Give back, unchanged, each line from the one containing "left shoulder: (380, 82, -23)" through the last line of the entries below.
──────── Provided information ────────
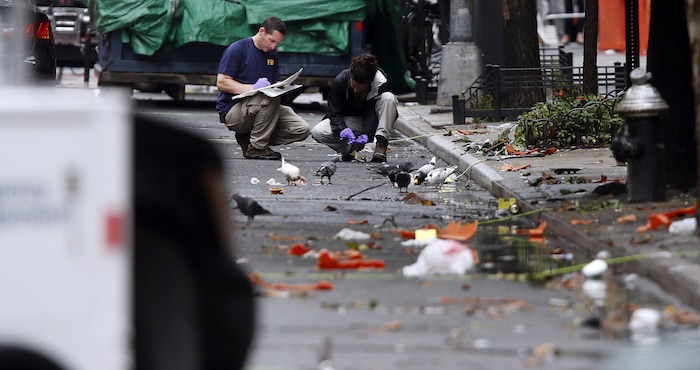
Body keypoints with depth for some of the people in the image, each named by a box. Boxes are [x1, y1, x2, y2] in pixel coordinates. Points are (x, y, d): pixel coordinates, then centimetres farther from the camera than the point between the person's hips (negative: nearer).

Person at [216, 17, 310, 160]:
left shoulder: (272, 53, 14)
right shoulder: (236, 49, -9)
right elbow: (221, 83, -16)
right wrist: (253, 88, -27)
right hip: (232, 111, -7)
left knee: (302, 130, -11)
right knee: (271, 98, -36)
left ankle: (248, 138, 2)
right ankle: (256, 147, -20)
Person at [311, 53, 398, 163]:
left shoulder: (380, 82, -23)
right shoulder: (340, 81, -21)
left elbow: (372, 113, -23)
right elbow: (335, 113, -17)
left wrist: (366, 134, -39)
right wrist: (343, 129, -37)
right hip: (349, 120, 0)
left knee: (388, 97, -32)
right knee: (317, 132, -28)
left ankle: (381, 147, -31)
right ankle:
────────
* _Output_
left shoulder: (380, 82, -23)
right shoulder: (340, 81, -21)
left elbow: (372, 113, -23)
right elbow: (335, 113, -17)
left wrist: (366, 134, -39)
right wrist: (343, 129, -37)
right hip: (349, 120, 0)
left knee: (388, 97, -32)
right knee: (317, 132, -28)
left ankle: (381, 147, -31)
right ankle:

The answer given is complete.